To put it bluntly, we see Binmore as endorsing some form of critical realism which independently of any ‘conversation’ insists that science seeks to discover facts about ‘reality out there’. One way to correct a mistaken path may be going back to past ‘conversations’ and to seek to discover facts ‘from there’. Seen in this light, going back to Epicurus is an entirely legitimate step in an effort of modernizing scientific philosophy.

3 Binmore as Scientific Philosopher

Most of Binmore’s work is not directly empirical but indirectly preparing the ground for empirical disciplinary science. Going beyond the fashions of the day (as celebrated as the core of science by Kahneman) Binmore has a track record of successfully raising interesting questions concerning the relationship between the objective structures of game-forms and the subjective games played on the basis of these game-forms. He has also always insisted that social theory should look at what he regards as robust findings of facts.

But the empirics were certainly not his main focus. Binmore’s work on auctions is proof of his impressive competence in making practical use of empirical evidence-based technological knowledge (in the sense of (H. Albert, 1985) and (M. Albert, 2022)). However, at the same time, such a central issue as whether institutionalized morality can exist if an equilibrium cannot be assigned to the game-form of a particular social interaction is not addressed in an empirical spirit by Binmore. The subjective dynamics of preference formation within plays of games are more or less brushed aside to get on with what can be said in terms of the “objective payoffs” of the game-form (i.e., the territory where Ken Binmore feels most comfortable).

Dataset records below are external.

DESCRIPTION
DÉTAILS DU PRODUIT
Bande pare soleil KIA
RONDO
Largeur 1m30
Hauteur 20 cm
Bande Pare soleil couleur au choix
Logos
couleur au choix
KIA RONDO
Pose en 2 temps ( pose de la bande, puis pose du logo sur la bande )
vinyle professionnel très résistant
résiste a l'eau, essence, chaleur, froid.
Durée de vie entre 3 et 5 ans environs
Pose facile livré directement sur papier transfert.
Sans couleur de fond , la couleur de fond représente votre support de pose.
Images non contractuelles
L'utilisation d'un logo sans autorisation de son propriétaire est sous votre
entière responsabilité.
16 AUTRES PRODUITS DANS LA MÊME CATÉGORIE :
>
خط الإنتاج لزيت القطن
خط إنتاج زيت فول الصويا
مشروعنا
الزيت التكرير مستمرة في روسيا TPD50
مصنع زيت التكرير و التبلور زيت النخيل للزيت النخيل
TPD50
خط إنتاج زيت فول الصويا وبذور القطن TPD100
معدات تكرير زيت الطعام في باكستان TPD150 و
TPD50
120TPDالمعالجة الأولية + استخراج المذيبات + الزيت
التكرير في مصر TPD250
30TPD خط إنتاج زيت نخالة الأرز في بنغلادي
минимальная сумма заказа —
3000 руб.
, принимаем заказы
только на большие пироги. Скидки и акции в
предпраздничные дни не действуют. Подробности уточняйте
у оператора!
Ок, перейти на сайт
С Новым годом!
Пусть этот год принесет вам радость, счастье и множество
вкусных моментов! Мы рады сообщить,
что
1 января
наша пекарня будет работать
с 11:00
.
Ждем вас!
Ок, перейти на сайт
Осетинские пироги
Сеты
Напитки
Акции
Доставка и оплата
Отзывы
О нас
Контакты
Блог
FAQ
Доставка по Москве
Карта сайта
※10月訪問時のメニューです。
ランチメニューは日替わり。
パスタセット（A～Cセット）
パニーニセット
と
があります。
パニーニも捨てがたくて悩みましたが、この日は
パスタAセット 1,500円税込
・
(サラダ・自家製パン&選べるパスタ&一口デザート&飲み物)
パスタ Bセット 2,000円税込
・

We do not doubt that focusing on game-forms as a rule may be a good start of analyses—perhaps often the only kind of thorough analyses that are viable. We, however, believe that the Folk Theorem logic and equilibrium selection in repeated game-forms alone cannot do justice to how the division of labor is in fact extended to the enforcement of institutionalized norms in society (see (Hume, 1739), Bk III, pt II, chap 7). The co-evolutionary process of “genes, mind and culture” (Lumsden & Wilson, 1981) may in certain parts be beyond Folk Theorem wisdom but Ken Binmore’s use of it certainly leaves us wiser.